As a corporate leader, Elon Musk is publicly very confident, but he and other self-assured CEOs should take note: Newly published research shows that overconfident senior executives are more likely to get sued.
The findings, published in a paper Wednesday in the Journal of Financial and Quantitative Analysis, a Cambridge University Press publication, suggests just that: “Overconfident managers are more likely to engage in reckless or intentional actions/disclosures that give rise to securities class actions,” or SCAs for short.
The researchers, led by Suman Banerjee of the Stevens Institute of Technology, found that overconfident CEOs firms are more likely to be subject to that sort of legal action compared to other firms.
They analyzed leadership at 1,500 global companies and a Stanford dataset tracking pf 1,400 shareholder-initiated class-action lawsuits against firms over the 16-year period from 1996 to 2012. They also looked at companies’ legal compliance up to six years before and after passage of the Sarbanes-Oxley Act, a 2002 law that requires diverse and independent board directors and nomination committees and auditors for companies. The law also mandates that CEOs sign off on company results.
Musk, whose confidence manifests itself in unpredictable statements on Twitter about the future of his publicly traded electric car company, Tesla, might be seen as the biggest example of an overconfident CEO.
While this is in no way a suggestion that Musk is the subject of an SCA currently, we couldn’t think of a better example of a confident business leader. Musk even has a time table named after his confidence in the collective ability of his companies. His employees (as well as journalists and stock analysts) often refer to “Elon Time” as short-hand for Musk’s often unrealistic schedule for completing ambitious projects.
Essentially, the team hypothesized and proved that overconfident CEOs expose their companies to SCAs. They then explored whether a lawsuit reduced a CEO’s confidence and made them more cautious in the future.
The researchers found that overconfident CEOs are 33 percent more likely to be subject to lawsuits compared to others, and that the overconfidence of senior executives (besides the CEO) increased the likelihood of a lawsuit as well. To come to this conclusion, Banerjee and his team analyzed leadership rosters of 1,500 global firms, and data from the Stanford Securities Class Action Clearinghouse between 1996 and 2012. Before its publication this week, the research was first presented in May 2014 ahead of the 27th Australasian Finance and Banking Conference.
“Excessively optimistic public statements about the company”
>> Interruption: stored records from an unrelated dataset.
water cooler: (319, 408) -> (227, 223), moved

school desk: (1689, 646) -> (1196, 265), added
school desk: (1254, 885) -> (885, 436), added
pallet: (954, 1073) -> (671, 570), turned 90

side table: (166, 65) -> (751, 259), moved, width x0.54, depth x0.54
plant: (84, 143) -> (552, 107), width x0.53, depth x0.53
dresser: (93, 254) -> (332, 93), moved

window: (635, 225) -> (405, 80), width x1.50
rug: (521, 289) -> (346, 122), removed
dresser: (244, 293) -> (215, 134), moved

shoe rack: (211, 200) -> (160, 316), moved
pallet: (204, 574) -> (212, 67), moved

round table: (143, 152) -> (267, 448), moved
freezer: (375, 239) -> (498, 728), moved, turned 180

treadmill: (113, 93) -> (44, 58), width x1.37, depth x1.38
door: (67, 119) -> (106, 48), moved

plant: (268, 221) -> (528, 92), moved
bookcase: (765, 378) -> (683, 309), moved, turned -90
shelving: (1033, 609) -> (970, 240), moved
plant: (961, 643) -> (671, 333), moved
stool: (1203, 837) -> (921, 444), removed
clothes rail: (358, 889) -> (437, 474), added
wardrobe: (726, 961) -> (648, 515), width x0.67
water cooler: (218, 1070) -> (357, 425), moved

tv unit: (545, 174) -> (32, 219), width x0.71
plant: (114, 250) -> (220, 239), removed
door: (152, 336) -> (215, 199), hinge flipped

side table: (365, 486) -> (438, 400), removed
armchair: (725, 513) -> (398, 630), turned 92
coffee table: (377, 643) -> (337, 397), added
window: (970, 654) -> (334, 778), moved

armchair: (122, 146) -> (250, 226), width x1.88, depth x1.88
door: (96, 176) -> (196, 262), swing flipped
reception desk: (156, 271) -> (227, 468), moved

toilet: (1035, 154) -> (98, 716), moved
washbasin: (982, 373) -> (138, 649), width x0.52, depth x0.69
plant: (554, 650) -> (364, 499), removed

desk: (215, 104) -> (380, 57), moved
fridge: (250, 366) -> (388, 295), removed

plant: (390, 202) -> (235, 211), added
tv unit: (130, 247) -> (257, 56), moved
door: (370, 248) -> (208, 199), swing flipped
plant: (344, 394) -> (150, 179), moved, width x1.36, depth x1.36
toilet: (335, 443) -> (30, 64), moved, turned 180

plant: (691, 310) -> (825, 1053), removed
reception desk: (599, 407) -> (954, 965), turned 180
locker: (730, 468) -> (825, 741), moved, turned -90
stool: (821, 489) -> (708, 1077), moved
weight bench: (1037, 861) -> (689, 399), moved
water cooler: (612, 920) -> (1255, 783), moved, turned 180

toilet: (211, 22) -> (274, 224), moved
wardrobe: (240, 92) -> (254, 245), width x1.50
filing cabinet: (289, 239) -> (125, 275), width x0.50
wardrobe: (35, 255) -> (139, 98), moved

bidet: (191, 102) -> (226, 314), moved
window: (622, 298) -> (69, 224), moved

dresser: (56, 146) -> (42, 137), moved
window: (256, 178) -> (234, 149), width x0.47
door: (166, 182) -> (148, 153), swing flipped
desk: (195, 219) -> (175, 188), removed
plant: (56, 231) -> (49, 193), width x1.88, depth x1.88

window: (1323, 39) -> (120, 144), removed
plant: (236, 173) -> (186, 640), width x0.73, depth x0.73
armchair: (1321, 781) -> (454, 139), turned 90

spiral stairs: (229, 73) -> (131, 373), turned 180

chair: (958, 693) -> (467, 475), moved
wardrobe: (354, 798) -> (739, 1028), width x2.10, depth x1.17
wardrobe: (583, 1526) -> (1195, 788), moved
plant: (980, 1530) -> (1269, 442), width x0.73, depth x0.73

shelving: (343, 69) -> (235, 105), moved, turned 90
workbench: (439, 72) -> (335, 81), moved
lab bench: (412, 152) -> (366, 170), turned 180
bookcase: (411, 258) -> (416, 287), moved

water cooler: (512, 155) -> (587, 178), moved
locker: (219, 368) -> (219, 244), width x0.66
“Overconfident executives have, by definition, an overly positive view of their ability and of their companies’ prospects,” the paper reports. “This would manifest in overconfident executives’ making excessively optimistic public statements about the company, or failing to disclose negative information in a timely manner – believing that they might be able to rectify this period of poor performance.” (Sound familiar? Musk is usually pretty optimistic when it comes to timelines for things like the SpaceX BFR and Tesla.) The researchers also classified CEOs as being overconfident if they bought stock in their own company, then lost money on it.
However, “should those statements prove to be falsely optimistic,” the study notes, “the company risks becoming subject to a 10b-5 securities class action (SCA) in which shareholders sue for loss or damage arising from reliance on such information when purchasing company’s stock.”
There are actually a lot of questions involved with this study. Mainly, do CEOs and other executives who seem and act overconfident open up their companies to more litigation, and how do they and their companies react if they are, in fact, sued?
It does appear that CEOs who are overconfident about their firms’ performance are more likely to face a SCA, according to the results of the research. But the findings also showed that a SCA made CEOs reduce their “tendency to make overconfident and falsely positive statements, or to be cavalier about omitting material information.” In short, a getting sued may make an overconfident CEO a little less cocky.
Interestingly, the study also found that if a former CEO was associated with a SCA, a company’s new CEO is less likely to be overconfident. Gotta keep the shareholders happy.
Being overconfident is not always a good quality in a CEO or other executive, and being sued can scare them enough to take away some of their mojo.
Overconfident CEOs/senior-executives tend to have excessively positive views of their own skills and their company’s future performance. We hypothesize that overconfident managers are more likely to engage in reckless or intentional actions/disclosures that give rise to securities class actions (SCAs). Empirical evidence is supportive: overconfident CEOs/senior-executives increase SCA-likelihood, though litigation-risk is ameliorated through improved governance, such as following SOX. Post-SCA, companies are less likely to hire an overconfident CEO. Following a SCA, overconfident CEOs appear to moderate behavior and to reduce their litigation risk.